Islet Function Improved with Enhanced Oxygen and GHRH Agonist in Bioartificial Pancreas
Transplantation of pancreatic islets has evolved into a treatment option for a subset of patients with type 1 diabetes. However, a number of obstacles prevent widespread application of this process. An international collaborative study with Miller School researchers has uncovered a key strategy that may provide a promising avenue for future approaches to islet transplantation that would open this treatment to a greater number of patients with diabetes.
Among the challenges that limit the use of islet transplantation are a shortage of donor organs, a gradual loss in graft function over time due to poor oxygenation, and a chronic need for immunosuppression. In this study, published in the March 5 online edition of the Proceedings of the National Academy of Sciences, researchers addressed these obstacles with the use of a macrochamber specially engineered for islet transplantation. The device allows for controlled and adequate oxygen and provides immunological protection of donor islets against the patient’s immune system.
The supply of oxygen during the early post-transplant period and in the long term is crucial for islet survival and function. Islets exposed to chronic loss of oxygen experience stress and apoptosis, or cell death. In this study, gas phase oxygen is infused into a compartment that is an integral part of the device and the oxygen diffuses across a thin gas-permeable membrane to the islets. In mouse models, the device was attached just under the skin, providing a minimally invasive implantation procedure and allowing researchers to easily monitor and control oxygen levels.
To address the challenge of generating more robust islets in greater numbers, scientists turned to naturally occurring growth factors. Study co-author Andrew V. Schally, Ph.D., M.D.h.c., D.Sc.h.c., winner of the 1977 Nobel Prize for Physiology or Medicine, Distinguished Medical Research Scientist of the Department of Veterans Affairs, and Distinguished Professor of Pathology at the Miller School, has been a pioneer and international leader in the research of growth hormone-releasing hormone, its agonists and antagonists.
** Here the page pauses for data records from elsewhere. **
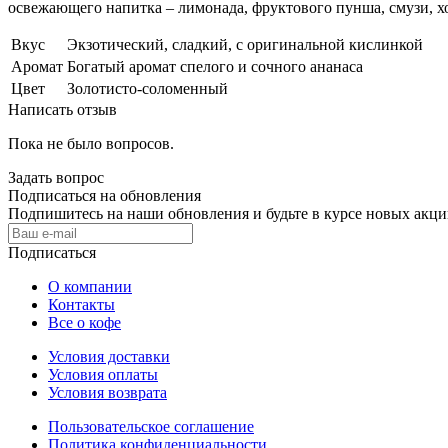
освежающего напитка – лимонада, фруктового пунша, смузи, х
Вкус
Экзотический, сладкий, с оригинальной кислинкой
Аромат
Богатый аромат спелого и сочного ананаса
Цвет
Золотисто-соломенный
Написать отзыв
Пока не было вопросов.
Задать вопрос
Подписаться на обновления
Подпишитесь на наши обновления и будьте в курсе новых акц
Подписаться
О компании
Контакты
Все о кофе
Условия доставки
Условия оплаты
Условия возврата
Пользовательское соглашение
Политика конфиденциальности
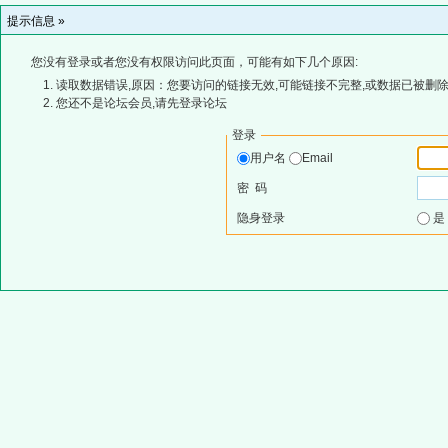
提示信息 »
您没有登录或者您没有权限访问此页面，可能有如下几个原因:
读取数据错误,原因：您要访问的链接无效,可能链接不完整,或数据已被删除
您还不是论坛会员,请先登录论坛
登录
用户名
Email
密 码
隐身登录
Growth hormone-releasing hormone (GHRH) normally binds to receptors in the pituitary gland, stimulating the release of growth hormone, which induces normal tissue growth. Agonists can increase that expression.
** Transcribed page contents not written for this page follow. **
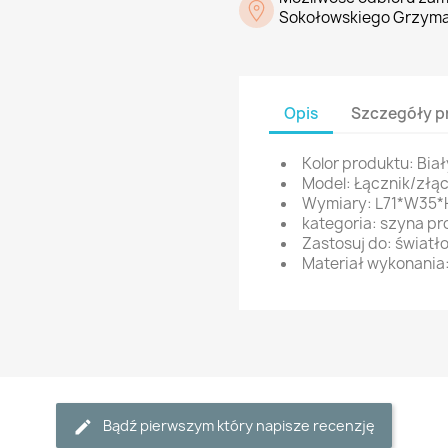
Sokołowskiego Grzyma
Opis
Szczegóły p
Kolor produktu: Biał
Model: Łącznik/złą
Wymiary: L71*W35*
kategoria: szyna p
Zastosuj do: światło
Materiał wykonania: 
Bądź pierwszym który napisze recenzję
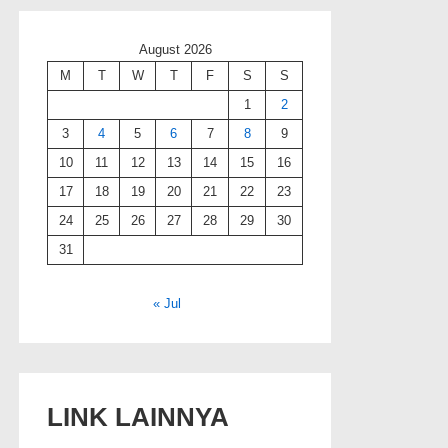
August 2026
M
T
W
T
F
S
S
1
2
3
4
5
6
7
8
9
10
11
12
13
14
15
16
17
18
19
20
21
22
23
24
25
26
27
28
29
30
31
« Jul
LINK LAINNYA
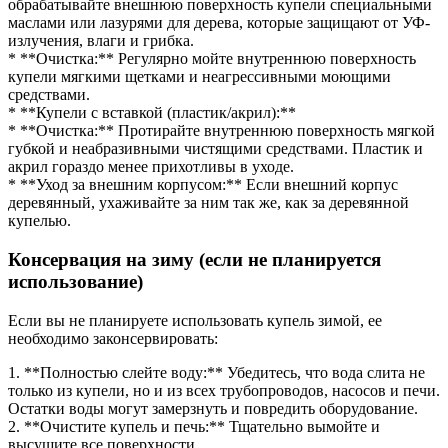
обрабатывайте внешнюю поверхность купели специальными
маслами или лазурями для дерева, которые защищают от УФ-
излучения, влаги и грибка.
* **Очистка:** Регулярно мойте внутреннюю поверхность
купели мягкими щетками и неагрессивными моющими
средствами.
* **Купели с вставкой (пластик/акрил):**
* **Очистка:** Протирайте внутреннюю поверхность мягкой
губкой и неабразивными чистящими средствами. Пластик и
акрил гораздо менее прихотливы в уходе.
* **Уход за внешним корпусом:** Если внешний корпус
деревянный, ухаживайте за ним так же, как за деревянной
купелью.
Консервация на зиму (если не планируется
использование)
Если вы не планируете использовать купель зимой, ее
необходимо законсервировать:
1. **Полностью слейте воду:** Убедитесь, что вода слита не
только из купели, но и из всех трубопроводов, насосов и печи.
Остатки воды могут замерзнуть и повредить оборудование.
2. **Очистите купель и печь:** Тщательно вымойте и
высушите все поверхности.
Schally and co-author Norman Block, M.D., professor of pathology, urology, oncology and biomedical engineering and the L. Austin Weeks Family Professor of Urologic Research, engineered artificial GHRH agonist JI-36 for this study.
“We found that the islets treated with JI-36 were able to achieve normal glycemic levels earlier and more consistently than untreated cells,” said Schally. His lab has since synthesized even more potent GHRH agonists than JI-36.
The macroencapsulation of the islets in the chamber device protected the graft from the host’s immune function, preventing rejection of the graft during the delicate early stages of implantation. “The combination of a bioartificial chamber protecting the islets, and use of an agonist to enhance them,” said Block, “appears to be an approach that could make successful islet transplantation a possibility for many more diabetic patients.”